TASK GOAL.
Return an exact transcript of the material below from the line containing "ull’altare della semplificazione, credo" through its final line, and no other lines.

MATERIAL PROVIDED.
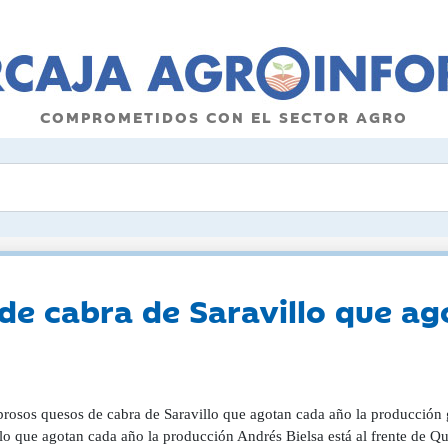
COMPROMETIDOS CON EL SECTOR AGRO
de cabra de Saravillo que ag
brosos quesos de cabra de Saravillo que agotan cada año la producción g
llo que agotan cada año la producción Andrés Bielsa está al frente de Q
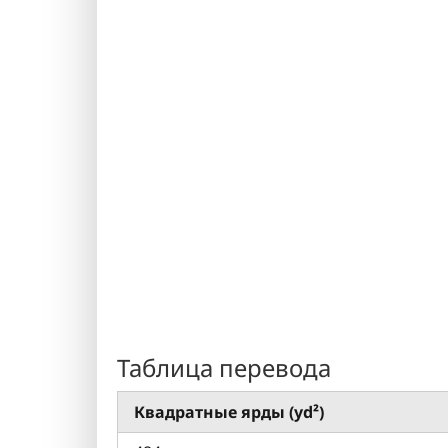
Таблица перевода
Квадратные ярды (yd²)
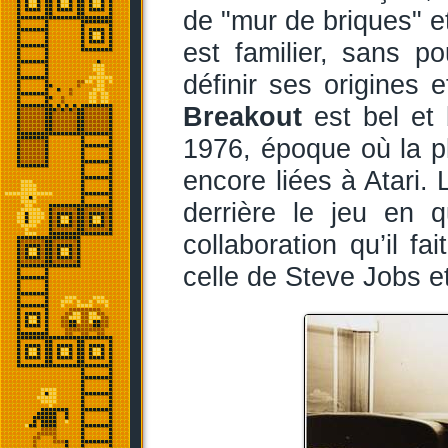
de "mur de briques" e
est familier, sans p
définir ses origines 
Breakout
est bel et 
1976, époque où la p
encore liées à Atari. 
derrière le jeu en 
collaboration qu’il f
celle de Steve Jobs e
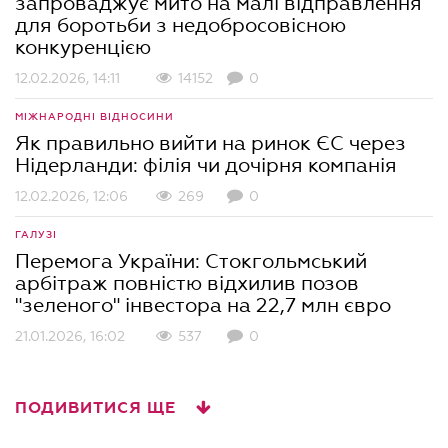
запроваджує мито на малі відправлення
для боротьби з недобросовісною
конкуренцією
12.02.2026, 14:11
14152
0
МІЖНАРОДНІ ВІДНОСИНИ
Як правильно вийти на ринок ЄС через
Нідерланди: філія чи дочірня компанія
12.02.2026, 12:06
269
0
ГАЛУЗІ
Перемога України: Стокгольмський
арбітраж повністю відхилив позов
"зеленого" інвестора на 22,7 млн євро
21.01.2026, 16:02
537
0
ПОДИВИТИСЯ ЩЕ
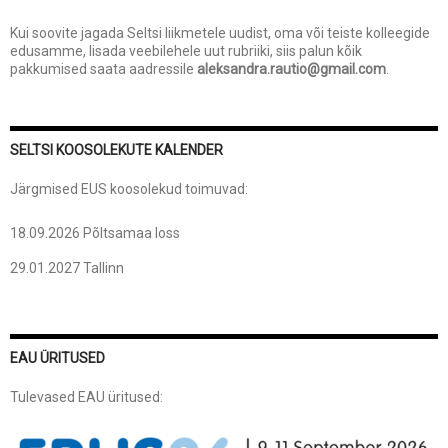
Kui soovite jagada Seltsi liikmetele uudist, oma või teiste kolleegide
edusamme, lisada veebilehele uut rubriiki, siis palun kõik
pakkumised saata aadressile
aleksandra.rautio@gmail.com
.
SELTSI KOOSOLEKUTE KALENDER
Järgmised EUS koosolekud toimuvad:
18.09.2026 Põltsamaa loss
29.01.2027 Tallinn
EAU ÜRITUSED
Tulevased EAU üritused:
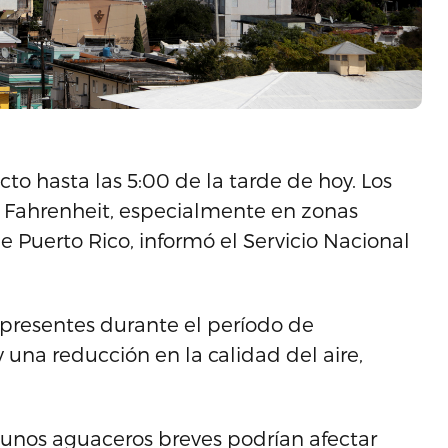
to hasta las 5:00 de la tarde de hoy. Los
s Fahrenheit, especialmente en zonas
 Puerto Rico, informó el Servicio Nacional
 presentes durante el período de
 una reducción en la calidad del aire,
unos aguaceros breves podrían afectar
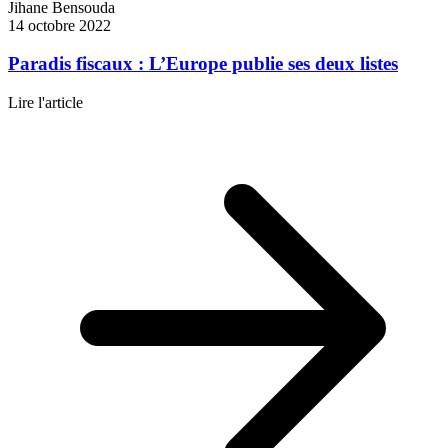
Jihane Bensouda
14 octobre 2022
Paradis fiscaux : L’Europe publie ses deux listes
Lire l'article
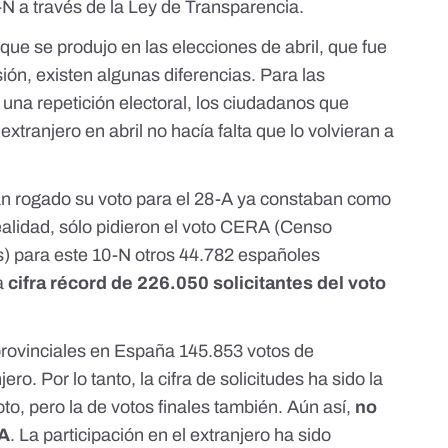
-N a través de la Ley de Transparencia.
 que se produjo en las elecciones de abril, que fue
ión, existen algunas diferencias. Para las
e una repetición electoral, los ciudadanos que
extranjero en abril no hacía falta que lo volvieran a
n rogado su voto para el 28-A ya constaban como
 realidad, sólo pidieron el voto CERA (Censo
s) para este 10-N otros 44.782 españoles
la
cifra récord de 226.050 solicitantes del voto
 provinciales en España 145.853 votos de
ro. Por lo tanto, la cifra de solicitudes ha sido la
to, pero la de votos finales también. Aún así,
no
RA
. La participación en el extranjero ha sido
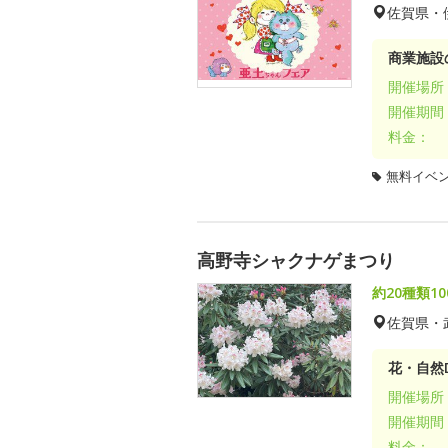
佐賀県・
商業施設
開催場所
開催期間
料金：
無料イベ
高野寺シャクナゲまつり
約20種類1
佐賀県・
花・自然D
開催場所
開催期間
料金：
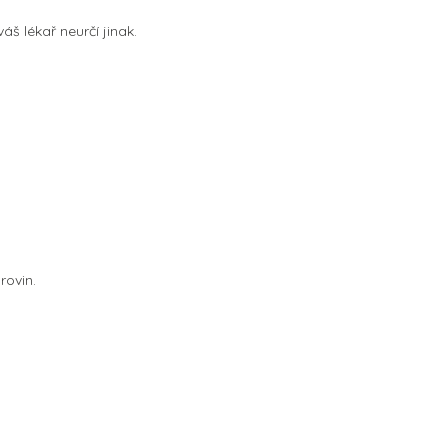
váš lékař neurčí jinak.
rovin.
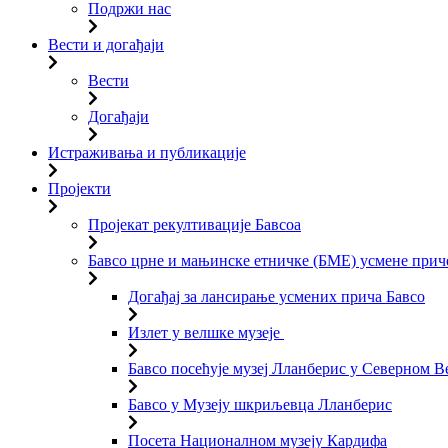
Подржи нас
Вести и догађаји
Вести
Догађаји
Истраживања и публикације
Пројекти
Пројекат рекултивације Бавсоа
Бавсо црне и мањинске етничке (БМЕ) усмене прич
Догађај за лансирање усмених прича Бавсо
Излет у велшке музеје
Бавсо посећује музеј Лланберис у Северном В
Бавсо у Музеју шкриљевца Лланберис
Посета Националном музеју Кардифа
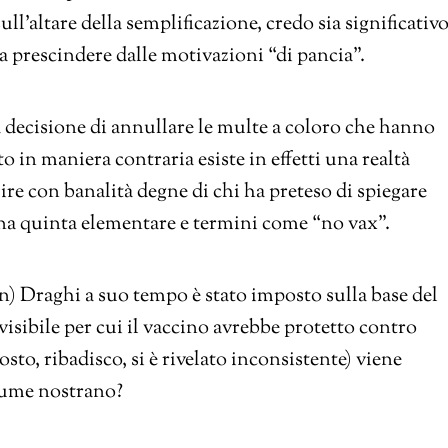
ull’altare della semplificazione, credo sia significativ
 a prescindere dalle motivazioni “di pancia”.
 decisione di annullare le multe a coloro che hanno
o in maniera contraria esiste in effetti una realtà
re con banalità degne di chi ha preteso di spiegare
una quinta elementare e termini come “no vax”.
n) Draghi a suo tempo è stato imposto sulla base del
ibile per cui il vaccino avrebbe protetto contro
sto, ribadisco, si è rivelato inconsistente) viene
tume nostrano?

TASK RESPONSE.
ull’altare della semplificazione, credo sia significativ
 a prescindere dalle motivazioni “di pancia”.
 decisione di annullare le multe a coloro che hanno
o in maniera contraria esiste in effetti una realtà
re con banalità degne di chi ha preteso di spiegare
una quinta elementare e termini come “no vax”.
n) Draghi a suo tempo è stato imposto sulla base del
ibile per cui il vaccino avrebbe protetto contro
sto, ribadisco, si è rivelato inconsistente) viene
tume nostrano?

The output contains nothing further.